___ Working data ___

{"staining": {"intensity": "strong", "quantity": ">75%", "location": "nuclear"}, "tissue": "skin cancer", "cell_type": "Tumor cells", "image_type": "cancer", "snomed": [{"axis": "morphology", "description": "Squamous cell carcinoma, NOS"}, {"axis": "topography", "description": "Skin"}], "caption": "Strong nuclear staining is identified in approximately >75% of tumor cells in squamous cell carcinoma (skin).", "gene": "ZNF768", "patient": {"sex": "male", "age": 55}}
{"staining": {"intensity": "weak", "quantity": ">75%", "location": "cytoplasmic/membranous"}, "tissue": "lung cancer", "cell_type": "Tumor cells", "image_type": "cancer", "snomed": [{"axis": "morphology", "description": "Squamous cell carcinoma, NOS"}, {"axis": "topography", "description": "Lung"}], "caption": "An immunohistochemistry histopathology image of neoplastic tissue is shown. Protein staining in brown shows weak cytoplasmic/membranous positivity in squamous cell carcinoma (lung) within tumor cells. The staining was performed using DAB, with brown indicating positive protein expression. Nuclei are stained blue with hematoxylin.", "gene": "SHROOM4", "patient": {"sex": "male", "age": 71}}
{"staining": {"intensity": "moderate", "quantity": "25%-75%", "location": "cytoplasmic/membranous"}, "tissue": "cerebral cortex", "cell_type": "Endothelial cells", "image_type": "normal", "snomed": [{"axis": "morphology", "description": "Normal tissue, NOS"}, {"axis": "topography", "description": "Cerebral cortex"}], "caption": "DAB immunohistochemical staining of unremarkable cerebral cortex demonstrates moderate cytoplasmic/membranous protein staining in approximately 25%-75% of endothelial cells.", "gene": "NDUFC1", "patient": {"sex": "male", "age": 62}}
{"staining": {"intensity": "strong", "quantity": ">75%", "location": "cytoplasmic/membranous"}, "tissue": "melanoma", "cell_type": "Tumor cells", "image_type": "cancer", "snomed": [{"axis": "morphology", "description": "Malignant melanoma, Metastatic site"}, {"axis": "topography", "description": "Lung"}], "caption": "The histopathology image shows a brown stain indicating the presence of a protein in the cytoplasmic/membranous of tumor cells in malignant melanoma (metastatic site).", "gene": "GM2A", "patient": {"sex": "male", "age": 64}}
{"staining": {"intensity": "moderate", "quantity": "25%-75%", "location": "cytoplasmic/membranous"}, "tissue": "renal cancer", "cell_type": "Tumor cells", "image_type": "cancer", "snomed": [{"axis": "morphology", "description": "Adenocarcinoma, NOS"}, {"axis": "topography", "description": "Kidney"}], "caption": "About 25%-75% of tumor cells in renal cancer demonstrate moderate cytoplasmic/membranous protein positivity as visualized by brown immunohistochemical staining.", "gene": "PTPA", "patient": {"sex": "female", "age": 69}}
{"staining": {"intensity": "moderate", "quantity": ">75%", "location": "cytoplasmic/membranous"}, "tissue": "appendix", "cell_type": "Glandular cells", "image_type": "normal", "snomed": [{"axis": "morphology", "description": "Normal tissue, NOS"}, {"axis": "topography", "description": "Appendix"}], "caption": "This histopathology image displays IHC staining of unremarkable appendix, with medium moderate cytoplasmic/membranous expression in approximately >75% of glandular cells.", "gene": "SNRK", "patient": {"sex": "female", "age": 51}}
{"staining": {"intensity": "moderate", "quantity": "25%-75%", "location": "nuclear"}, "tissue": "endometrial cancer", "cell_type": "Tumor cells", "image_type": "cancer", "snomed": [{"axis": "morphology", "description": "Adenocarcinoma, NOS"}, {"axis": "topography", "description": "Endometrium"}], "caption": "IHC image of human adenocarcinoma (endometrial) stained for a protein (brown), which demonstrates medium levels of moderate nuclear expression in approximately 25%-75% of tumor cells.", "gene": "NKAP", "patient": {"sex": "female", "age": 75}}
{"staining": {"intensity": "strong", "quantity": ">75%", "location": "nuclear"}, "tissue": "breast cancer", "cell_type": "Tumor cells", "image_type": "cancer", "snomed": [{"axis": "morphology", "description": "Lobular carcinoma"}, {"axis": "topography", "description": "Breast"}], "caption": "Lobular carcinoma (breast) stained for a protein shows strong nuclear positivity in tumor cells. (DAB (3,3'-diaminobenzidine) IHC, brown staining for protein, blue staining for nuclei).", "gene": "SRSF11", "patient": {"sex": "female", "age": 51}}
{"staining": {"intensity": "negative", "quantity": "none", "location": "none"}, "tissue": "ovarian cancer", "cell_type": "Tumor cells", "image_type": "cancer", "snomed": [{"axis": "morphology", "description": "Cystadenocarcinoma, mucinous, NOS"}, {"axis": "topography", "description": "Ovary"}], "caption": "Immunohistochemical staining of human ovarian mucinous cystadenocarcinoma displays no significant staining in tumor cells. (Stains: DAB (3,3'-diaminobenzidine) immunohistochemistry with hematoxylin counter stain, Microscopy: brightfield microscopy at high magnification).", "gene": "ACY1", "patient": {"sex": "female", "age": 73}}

___

- _Problem to work on_
Set every line down again exactly. Begin with the first line of the entries and finish with the line containing "immunohistochemistry histopathology image".

- _Problem solution_
{"staining": {"intensity": "strong", "quantity": ">75%", "location": "nuclear"}, "tissue": "skin cancer", "cell_type": "Tumor cells", "image_type": "cancer", "snomed": [{"axis": "morphology", "description": "Squamous cell carcinoma, NOS"}, {"axis": "topography", "description": "Skin"}], "caption": "Strong nuclear staining is identified in approximately >75% of tumor cells in squamous cell carcinoma (skin).", "gene": "ZNF768", "patient": {"sex": "male", "age": 55}}
{"staining": {"intensity": "weak", "quantity": ">75%", "location": "cytoplasmic/membranous"}, "tissue": "lung cancer", "cell_type": "Tumor cells", "image_type": "cancer", "snomed": [{"axis": "morphology", "description": "Squamous cell carcinoma, NOS"}, {"axis": "topography", "description": "Lung"}], "caption": "An immunohistochemistry histopathology image of neoplastic tissue is shown. Protein staining in brown shows weak cytoplasmic/membranous positivity in squamous cell carcinoma (lung) within tumor cells. The staining was performed using DAB, with brown indicating positive protein expression. Nuclei are stained blue with hematoxylin.", "gene": "SHROOM4", "patient": {"sex": "male", "age": 71}}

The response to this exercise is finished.